Long Lake is about eight miles east of Morris in Stevens County.

Minn. trooper who shot, killed motorist is named

ST. PAUL — The Minnesota State Patrol has identified the trooper who shot and killed a motorist after she dragged him with her vehicle.

State Patrol Lt. Col. Matt Langer said Monday the trooper was David Kalinoff. Langer says Kalinoff has been with the agency for 12 years.

Kalinoff stopped the vehicle of Debra Doree on Saturday. Authorities say Kalinoff noticed what appeared to be drugs in her car, and as he was checking it out the 48-year-old Landfall woman tried to speed off.

Langer says Kalinoff’s arm got entangled in Doree’s steering wheel, and he was dragged about 200 feet before he shot her.

Kalinoff suffered minor injuries to his wrist, arm and knees. He has been put on leave while the incident is investigated.

Descendant donates Minn. chief’s peace pipe

SLEEPY EYE — A descendant of Chief Sleepy Eye donated a peace pipe that once belonged to her ancestor, ensuring the pipe will always remain in the Minnesota city that adopted the chief’s name.

Karyn Douglas Cissell, of Palm Desert, Calif. is the seventh-generation grandchild of Chief Sleepy Eye. As his last descendant, she said she decided the sacred pipe belonged in the town of Sleepy Eye.

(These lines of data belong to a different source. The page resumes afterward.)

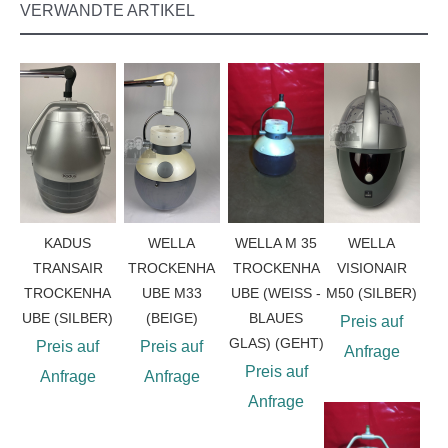
VERWANDTE ARTIKEL
KADUS
WELLA
WELLA M 35
WELLA
TRANSAIR
TROCKENHA
TROCKENHA
VISIONAIR
TROCKENHA
UBE M33
UBE (WEISS - B
M50 (SILBER)
UBE (SILBER)
(BEIGE)
LAUES G
Preis auf
LAS) (GEHT)
Preis auf
Preis auf
Anfrage
Preis auf
Anfrage
Anfrage
Anfrage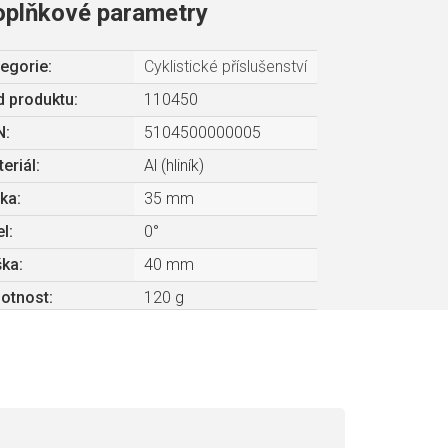
oplňkové parametry
egorie
:
Cyklistické příslušenství
 produktu:
110450
N
:
5104500000005
eriál
:
Al (hliník)
lka
:
35 mm
el
:
0°
ška
:
40 mm
otnost
:
120 g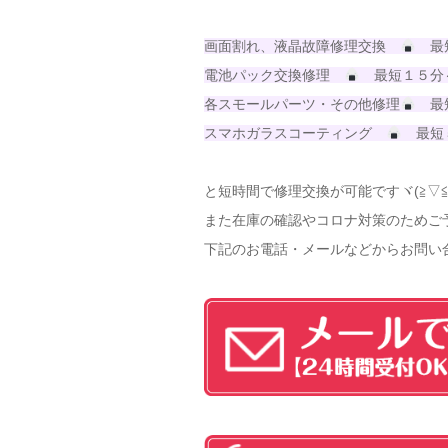
画面割れ、液晶故障修理交換
最
電池パック交換修理
最短１５分
各スモールパーツ・その他修理
最
スマホガラスコーティング
最短
と短時間で修理交換が可能ですヾ(≧▽≦
また在庫の確認やコロナ対策のためご
下記のお電話・メールなどからお問い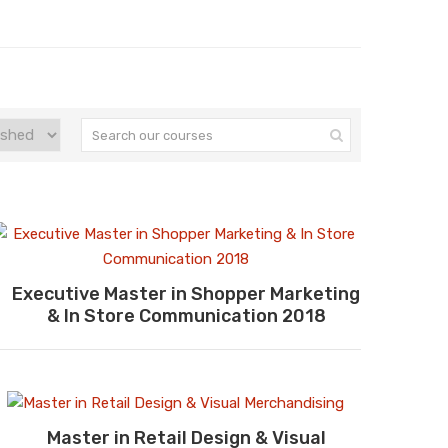
Executive Master in Shopper Marketing
& In Store Communication 2018
Master in Retail Design & Visual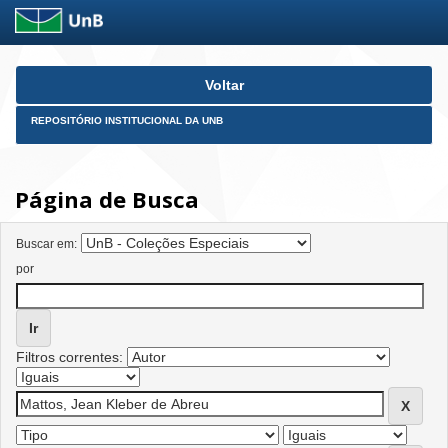
Skip
Voltar
navigation
REPOSITÓRIO INSTITUCIONAL DA UNB
Página de Busca
Buscar em:
por
Filtros correntes: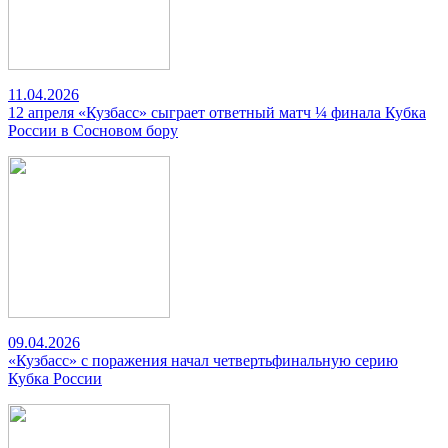
11.04.2026
12 апреля «Кузбасс» сыграет ответный матч ¼ финала Кубка
России в Сосновом бору
09.04.2026
«Кузбасс» с поражения начал четвертьфинальную серию
Кубка России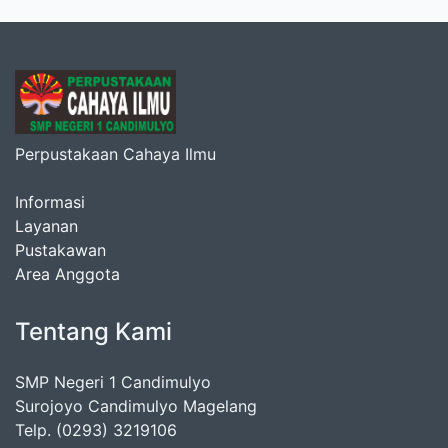
Perpustakaan Cahaya Ilmu
Informasi
Layanan
Pustakawan
Area Anggota
Tentang Kami
SMP Negeri 1 Candimulyo
Surojoyo Candimulyo Magelang
Telp. (0293) 3219106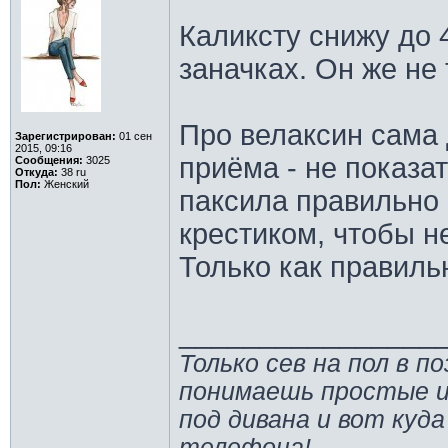
Каликсту снижу до 
заначках. Он же не
Про велаксин сама
Зарегистрирован:
01 сен
2015, 09:16
приёма - не показат
Сообщения:
3025
Откуда:
38 ru
Пол:
Женский
паксила правильно 
крестиком, чтобы н
Только как правиль
________________
Только сев на пол в п
понимаешь простые и
под дивана и вот куда
телефона!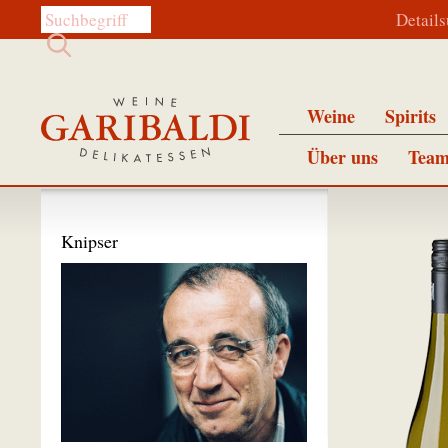
Diese Website durchsuchen:
Detail
Weine
Spirits
Über uns
Team
Knipser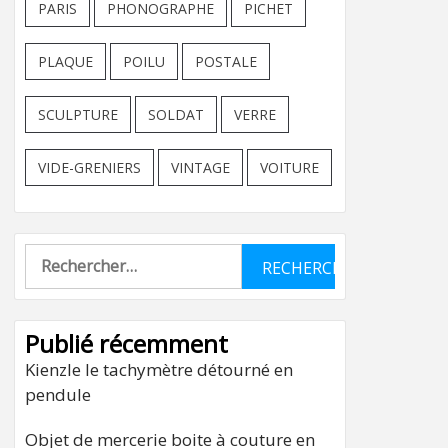
PARIS
PHONOGRAPHE
PICHET
PLAQUE
POILU
POSTALE
SCULPTURE
SOLDAT
VERRE
VIDE-GRENIERS
VINTAGE
VOITURE
Rechercher :
Publié récemment
Kienzle le tachymètre détourné en
pendule
Objet de mercerie boite à couture en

“It’s been very special and we’ve been very honored to have the pipe in our family,” she said Saturday. “But the pipe wanted to be here.”

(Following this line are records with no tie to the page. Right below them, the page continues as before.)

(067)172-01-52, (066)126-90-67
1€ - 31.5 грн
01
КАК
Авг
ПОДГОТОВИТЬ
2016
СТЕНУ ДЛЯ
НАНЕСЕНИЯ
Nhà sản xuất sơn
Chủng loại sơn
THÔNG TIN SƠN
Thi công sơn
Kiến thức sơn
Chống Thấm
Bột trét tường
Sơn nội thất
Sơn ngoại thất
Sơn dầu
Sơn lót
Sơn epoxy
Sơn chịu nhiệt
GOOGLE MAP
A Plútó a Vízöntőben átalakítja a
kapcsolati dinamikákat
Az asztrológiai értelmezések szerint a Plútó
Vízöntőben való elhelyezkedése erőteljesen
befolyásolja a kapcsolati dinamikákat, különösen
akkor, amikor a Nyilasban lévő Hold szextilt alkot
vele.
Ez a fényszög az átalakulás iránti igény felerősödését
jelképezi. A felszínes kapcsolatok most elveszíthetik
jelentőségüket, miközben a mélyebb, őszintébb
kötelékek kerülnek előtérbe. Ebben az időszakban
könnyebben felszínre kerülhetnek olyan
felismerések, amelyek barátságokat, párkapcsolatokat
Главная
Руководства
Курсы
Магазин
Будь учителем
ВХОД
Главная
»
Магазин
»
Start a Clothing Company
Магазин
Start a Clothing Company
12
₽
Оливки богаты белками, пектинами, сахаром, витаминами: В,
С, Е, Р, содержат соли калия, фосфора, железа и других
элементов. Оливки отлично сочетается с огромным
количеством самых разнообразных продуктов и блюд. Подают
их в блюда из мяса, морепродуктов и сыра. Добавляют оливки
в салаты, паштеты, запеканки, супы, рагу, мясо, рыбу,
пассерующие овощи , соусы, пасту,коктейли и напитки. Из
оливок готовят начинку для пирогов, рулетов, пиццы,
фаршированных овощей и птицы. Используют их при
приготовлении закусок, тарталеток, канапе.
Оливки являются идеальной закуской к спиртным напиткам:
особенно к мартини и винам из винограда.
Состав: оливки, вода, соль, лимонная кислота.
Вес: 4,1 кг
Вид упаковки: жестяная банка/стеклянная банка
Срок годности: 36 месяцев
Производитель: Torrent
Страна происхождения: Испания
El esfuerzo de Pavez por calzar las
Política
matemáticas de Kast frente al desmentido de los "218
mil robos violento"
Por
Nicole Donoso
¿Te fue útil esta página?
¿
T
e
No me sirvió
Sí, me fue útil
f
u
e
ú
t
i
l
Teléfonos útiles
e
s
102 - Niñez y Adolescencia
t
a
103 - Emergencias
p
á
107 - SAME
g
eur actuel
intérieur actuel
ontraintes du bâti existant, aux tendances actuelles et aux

Chief Sleepy Eye, or Ish-Tak-Ha-Ba as he was known in his Dakota band, lived from about 1780 to 1860. He wasn’t a hereditary chief but was commissioned by the Bureau of Indian Affairs because of his friendly relationships with traders and settlers.

Known for promoting peace with white settlers, Chief Sleepy Eye signed four treaties in his lifetime and also met with President James Monroe in 1824.